Leslie Winner, vice president and general counsel for the university system, said the report will be examined carefully.
“Open debate and free dialogue are hallmark values of the university system and we very, very rarely get any complaints that anyone feels their free speech rights are being infringed,” Winner said.
“We do have time, place and manner restrictions that say you can't have your protest on the classroom steps when people are trying to get in, but it never means you can’t have your protest.”
She questioned the need for the report and called it “a clear case of smoke with no fire.”

No fire? Two students at UNC Greensboro (UNCG) face disciplinary hearings on January 20 for protesting a free speech zone outside the free speech zone. In a January 5 letter to FIRE, Winner herself admitted that “the Chancellor [of UNCG] has established a committee to re-examine the UNC-G outdoor assembly policy in light of recent case law.” So UNCG is dragging two students through a trial for doing something that is not only constitutionally protected, but that the university itself is not even sure should be a rule. I guess the unjust punishment of merely two students is “smoke” to UNC. I wonder—how many would it take for there to be a “fire”?
Further, it isn’t that surprising that there haven’t been that many complaints about UNC’s restrictive policies. First, most students aren’t constitutional lawyers and don’t realize that these arbitrary restrictions on their rights are unconstitutional. Second, how eager do they expect students to be to complain about a policy that can punish students for their speech? It is important to keep in mind here that students know that “campus justice” is often anything but, and that getting punished in school can have serious, lifelong effects by adversely affecting one’s career prospects. How eager do they think students are to risk their future earnings on the uninformed decisions of a student or administrative tribunal?

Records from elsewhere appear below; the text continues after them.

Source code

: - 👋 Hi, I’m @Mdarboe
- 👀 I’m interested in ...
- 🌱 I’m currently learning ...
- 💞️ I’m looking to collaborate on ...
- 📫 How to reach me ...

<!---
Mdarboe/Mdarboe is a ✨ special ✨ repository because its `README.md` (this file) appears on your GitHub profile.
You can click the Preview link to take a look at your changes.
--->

But don’t worry: Winner assures us that “[o]pen debate and free dialogue are hallmark values of the university system.” UNC would prefer that you pay no attention to FIRE’s 26-page report that says otherwise—and proves it by quoting the UNC schools’ own policies. If only UNC’s lawyers could muster up as much attention to correcting unconstitutional policies and stopping the persecution of these students as it evidently can for public relations, then liberty at North Carolina’s state colleges and universities would be in much better shape.